— START MATERIAL —

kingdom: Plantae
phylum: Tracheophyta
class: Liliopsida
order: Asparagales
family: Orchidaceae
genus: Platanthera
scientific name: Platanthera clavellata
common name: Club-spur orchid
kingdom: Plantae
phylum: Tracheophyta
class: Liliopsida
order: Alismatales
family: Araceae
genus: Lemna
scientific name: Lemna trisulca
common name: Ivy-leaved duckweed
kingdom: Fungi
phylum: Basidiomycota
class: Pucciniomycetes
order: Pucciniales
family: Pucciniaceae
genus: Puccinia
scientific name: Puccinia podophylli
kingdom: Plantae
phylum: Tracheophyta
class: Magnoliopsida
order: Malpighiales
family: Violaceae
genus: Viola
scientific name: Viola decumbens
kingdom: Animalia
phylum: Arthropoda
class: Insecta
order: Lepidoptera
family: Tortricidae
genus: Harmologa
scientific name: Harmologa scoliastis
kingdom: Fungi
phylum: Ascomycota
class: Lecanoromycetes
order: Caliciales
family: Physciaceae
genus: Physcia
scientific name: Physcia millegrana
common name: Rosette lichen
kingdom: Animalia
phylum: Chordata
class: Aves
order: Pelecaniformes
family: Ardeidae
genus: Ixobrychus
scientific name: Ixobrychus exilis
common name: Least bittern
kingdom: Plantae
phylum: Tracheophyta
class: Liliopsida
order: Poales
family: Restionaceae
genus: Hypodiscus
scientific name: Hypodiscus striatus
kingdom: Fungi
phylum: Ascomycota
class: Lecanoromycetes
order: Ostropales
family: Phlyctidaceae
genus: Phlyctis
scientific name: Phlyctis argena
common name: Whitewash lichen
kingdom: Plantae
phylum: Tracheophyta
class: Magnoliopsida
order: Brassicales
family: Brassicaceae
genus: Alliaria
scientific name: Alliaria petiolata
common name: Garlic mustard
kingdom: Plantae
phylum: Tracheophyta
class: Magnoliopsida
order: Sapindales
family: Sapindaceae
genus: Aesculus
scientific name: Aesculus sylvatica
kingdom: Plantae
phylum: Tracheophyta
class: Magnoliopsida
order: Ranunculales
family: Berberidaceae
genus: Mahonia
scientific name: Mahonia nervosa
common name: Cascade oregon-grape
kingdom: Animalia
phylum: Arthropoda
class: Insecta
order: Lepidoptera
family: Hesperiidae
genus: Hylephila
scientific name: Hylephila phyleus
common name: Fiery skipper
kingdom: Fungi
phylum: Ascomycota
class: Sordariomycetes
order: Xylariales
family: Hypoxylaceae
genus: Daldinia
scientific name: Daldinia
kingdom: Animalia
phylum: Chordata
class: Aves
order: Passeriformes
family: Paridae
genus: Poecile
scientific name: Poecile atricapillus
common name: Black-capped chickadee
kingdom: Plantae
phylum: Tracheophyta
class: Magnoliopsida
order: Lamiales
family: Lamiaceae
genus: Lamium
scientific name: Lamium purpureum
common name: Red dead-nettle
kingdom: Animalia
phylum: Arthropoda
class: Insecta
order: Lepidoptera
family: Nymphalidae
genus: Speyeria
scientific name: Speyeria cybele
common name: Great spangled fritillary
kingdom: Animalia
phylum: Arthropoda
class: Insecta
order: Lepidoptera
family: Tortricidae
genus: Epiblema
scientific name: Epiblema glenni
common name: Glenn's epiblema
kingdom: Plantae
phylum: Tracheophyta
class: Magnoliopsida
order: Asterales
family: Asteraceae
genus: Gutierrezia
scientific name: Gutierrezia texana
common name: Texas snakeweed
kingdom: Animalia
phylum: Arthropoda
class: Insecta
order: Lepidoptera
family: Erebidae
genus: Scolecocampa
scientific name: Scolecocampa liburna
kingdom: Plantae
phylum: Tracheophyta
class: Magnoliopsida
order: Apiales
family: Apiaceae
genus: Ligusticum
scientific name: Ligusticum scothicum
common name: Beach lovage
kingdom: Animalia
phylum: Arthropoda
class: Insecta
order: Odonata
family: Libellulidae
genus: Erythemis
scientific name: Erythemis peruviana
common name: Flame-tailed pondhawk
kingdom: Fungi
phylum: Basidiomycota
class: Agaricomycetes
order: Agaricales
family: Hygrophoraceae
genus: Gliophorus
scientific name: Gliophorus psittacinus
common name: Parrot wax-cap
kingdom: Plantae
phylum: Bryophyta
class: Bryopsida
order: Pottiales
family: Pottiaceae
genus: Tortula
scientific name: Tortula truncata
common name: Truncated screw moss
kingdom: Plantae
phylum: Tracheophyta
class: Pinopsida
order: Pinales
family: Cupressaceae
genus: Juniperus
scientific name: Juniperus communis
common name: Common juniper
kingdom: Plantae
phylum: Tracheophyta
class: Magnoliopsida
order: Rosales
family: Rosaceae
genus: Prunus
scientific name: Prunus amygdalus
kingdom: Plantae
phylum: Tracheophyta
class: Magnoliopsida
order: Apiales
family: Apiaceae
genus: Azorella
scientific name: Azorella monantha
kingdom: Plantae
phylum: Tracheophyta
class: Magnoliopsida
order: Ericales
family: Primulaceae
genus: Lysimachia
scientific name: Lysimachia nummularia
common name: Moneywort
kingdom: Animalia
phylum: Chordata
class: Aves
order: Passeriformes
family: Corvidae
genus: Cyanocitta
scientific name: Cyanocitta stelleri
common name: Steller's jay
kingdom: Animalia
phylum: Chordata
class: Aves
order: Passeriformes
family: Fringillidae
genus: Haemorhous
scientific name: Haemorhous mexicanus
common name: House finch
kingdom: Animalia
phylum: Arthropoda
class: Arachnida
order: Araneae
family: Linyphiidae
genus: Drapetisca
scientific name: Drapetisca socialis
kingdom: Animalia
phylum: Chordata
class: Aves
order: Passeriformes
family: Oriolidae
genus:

— END MATERIAL —

Could you revise the data above so that every "common name" reads "vernacular name", with everything else left unchanged?

THE RESULT.
kingdom: Plantae
phylum: Tracheophyta
class: Liliopsida
order: Asparagales
family: Orchidaceae
genus: Platanthera
scientific name: Platanthera clavellata
vernacular name: Club-spur orchid
kingdom: Plantae
phylum: Tracheophyta
class: Liliopsida
order: Alismatales
family: Araceae
genus: Lemna
scientific name: Lemna trisulca
vernacular name: Ivy-leaved duckweed
kingdom: Fungi
phylum: Basidiomycota
class: Pucciniomycetes
order: Pucciniales
family: Pucciniaceae
genus: Puccinia
scientific name: Puccinia podophylli
kingdom: Plantae
phylum: Tracheophyta
class: Magnoliopsida
order: Malpighiales
family: Violaceae
genus: Viola
scientific name: Viola decumbens
kingdom: Animalia
phylum: Arthropoda
class: Insecta
order: Lepidoptera
family: Tortricidae
genus: Harmologa
scientific name: Harmologa scoliastis
kingdom: Fungi
phylum: Ascomycota
class: Lecanoromycetes
order: Caliciales
family: Physciaceae
genus: Physcia
scientific name: Physcia millegrana
vernacular name: Rosette lichen
kingdom: Animalia
phylum: Chordata
class: Aves
order: Pelecaniformes
family: Ardeidae
genus: Ixobrychus
scientific name: Ixobrychus exilis
vernacular name: Least bittern
kingdom: Plantae
phylum: Tracheophyta
class: Liliopsida
order: Poales
family: Restionaceae
genus: Hypodiscus
scientific name: Hypodiscus striatus
kingdom: Fungi
phylum: Ascomycota
class: Lecanoromycetes
order: Ostropales
family: Phlyctidaceae
genus: Phlyctis
scientific name: Phlyctis argena
vernacular name: Whitewash lichen
kingdom: Plantae
phylum: Tracheophyta
class: Magnoliopsida
order: Brassicales
family: Brassicaceae
genus: Alliaria
scientific name: Alliaria petiolata
vernacular name: Garlic mustard
kingdom: Plantae
phylum: Tracheophyta
class: Magnoliopsida
order: Sapindales
family: Sapindaceae
genus: Aesculus
scientific name: Aesculus sylvatica
kingdom: Plantae
phylum: Tracheophyta
class: Magnoliopsida
order: Ranunculales
family: Berberidaceae
genus: Mahonia
scientific name: Mahonia nervosa
vernacular name: Cascade oregon-grape
kingdom: Animalia
phylum: Arthropoda
class: Insecta
order: Lepidoptera
family: Hesperiidae
genus: Hylephila
scientific name: Hylephila phyleus
vernacular name: Fiery skipper
kingdom: Fungi
phylum: Ascomycota
class: Sordariomycetes
order: Xylariales
family: Hypoxylaceae
genus: Daldinia
scientific name: Daldinia
kingdom: Animalia
phylum: Chordata
class: Aves
order: Passeriformes
family: Paridae
genus: Poecile
scientific name: Poecile atricapillus
vernacular name: Black-capped chickadee
kingdom: Plantae
phylum: Tracheophyta
class: Magnoliopsida
order: Lamiales
family: Lamiaceae
genus: Lamium
scientific name: Lamium purpureum
vernacular name: Red dead-nettle
kingdom: Animalia
phylum: Arthropoda
class: Insecta
order: Lepidoptera
family: Nymphalidae
genus: Speyeria
scientific name: Speyeria cybele
vernacular name: Great spangled fritillary
kingdom: Animalia
phylum: Arthropoda
class: Insecta
order: Lepidoptera
family: Tortricidae
genus: Epiblema
scientific name: Epiblema glenni
vernacular name: Glenn's epiblema
kingdom: Plantae
phylum: Tracheophyta
class: Magnoliopsida
order: Asterales
family: Asteraceae
genus: Gutierrezia
scientific name: Gutierrezia texana
vernacular name: Texas snakeweed
kingdom: Animalia
phylum: Arthropoda
class: Insecta
order: Lepidoptera
family: Erebidae
genus: Scolecocampa
scientific name: Scolecocampa liburna
kingdom: Plantae
phylum: Tracheophyta
class: Magnoliopsida
order: Apiales
family: Apiaceae
genus: Ligusticum
scientific name: Ligusticum scothicum
vernacular name: Beach lovage
kingdom: Animalia
phylum: Arthropoda
class: Insecta
order: Odonata
family: Libellulidae
genus: Erythemis
scientific name: Erythemis peruviana
vernacular name: Flame-tailed pondhawk
kingdom: Fungi
phylum: Basidiomycota
class: Agaricomycetes
order: Agaricales
family: Hygrophoraceae
genus: Gliophorus
scientific name: Gliophorus psittacinus
vernacular name: Parrot wax-cap
kingdom: Plantae
phylum: Bryophyta
class: Bryopsida
order: Pottiales
family: Pottiaceae
genus: Tortula
scientific name: Tortula truncata
vernacular name: Truncated screw moss
kingdom: Plantae
phylum: Tracheophyta
class: Pinopsida
order: Pinales
family: Cupressaceae
genus: Juniperus
scientific name: Juniperus communis
vernacular name: Common juniper
kingdom: Plantae
phylum: Tracheophyta
class: Magnoliopsida
order: Rosales
family: Rosaceae
genus: Prunus
scientific name: Prunus amygdalus
kingdom: Plantae
phylum: Tracheophyta
class: Magnoliopsida
order: Apiales
family: Apiaceae
genus: Azorella
scientific name: Azorella monantha
kingdom: Plantae
phylum: Tracheophyta
class: Magnoliopsida
order: Ericales
family: Primulaceae
genus: Lysimachia
scientific name: Lysimachia nummularia
vernacular name: Moneywort
kingdom: Animalia
phylum: Chordata
class: Aves
order: Passeriformes
family: Corvidae
genus: Cyanocitta
scientific name: Cyanocitta stelleri
vernacular name: Steller's jay
kingdom: Animalia
phylum: Chordata
class: Aves
order: Passeriformes
family: Fringillidae
genus: Haemorhous
scientific name: Haemorhous mexicanus
vernacular name: House finch
kingdom: Animalia
phylum: Arthropoda
class: Arachnida
order: Araneae
family: Linyphiidae
genus: Drapetisca
scientific name: Drapetisca socialis
kingdom: Animalia
phylum: Chordata
class: Aves
order: Passeriformes
family: Oriolidae
genus:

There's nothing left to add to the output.